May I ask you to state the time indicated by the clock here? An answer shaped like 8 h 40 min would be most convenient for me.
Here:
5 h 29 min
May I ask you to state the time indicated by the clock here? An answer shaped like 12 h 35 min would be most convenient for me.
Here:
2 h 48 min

+++++

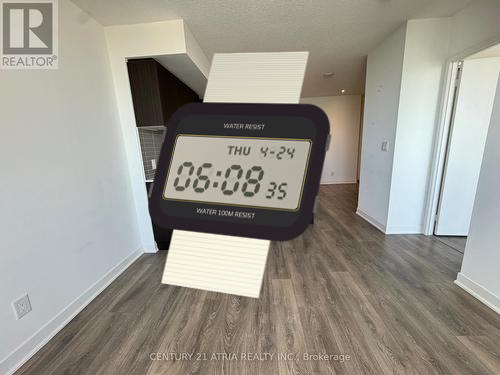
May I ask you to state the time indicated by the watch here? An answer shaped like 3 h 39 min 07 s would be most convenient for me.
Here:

+++++

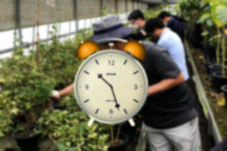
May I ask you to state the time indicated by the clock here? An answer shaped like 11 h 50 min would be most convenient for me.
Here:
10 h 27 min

+++++

▸ **Given exercise**
List every line of the records that contains the word "would", treating uppercase and lowercase as different.

▸ **Solution to this task**
May I ask you to state the time indicated by the clock here? An answer shaped like 8 h 40 min would be most convenient for me.
May I ask you to state the time indicated by the clock here? An answer shaped like 12 h 35 min would be most convenient for me.
May I ask you to state the time indicated by the watch here? An answer shaped like 3 h 39 min 07 s would be most convenient for me.
May I ask you to state the time indicated by the clock here? An answer shaped like 11 h 50 min would be most convenient for me.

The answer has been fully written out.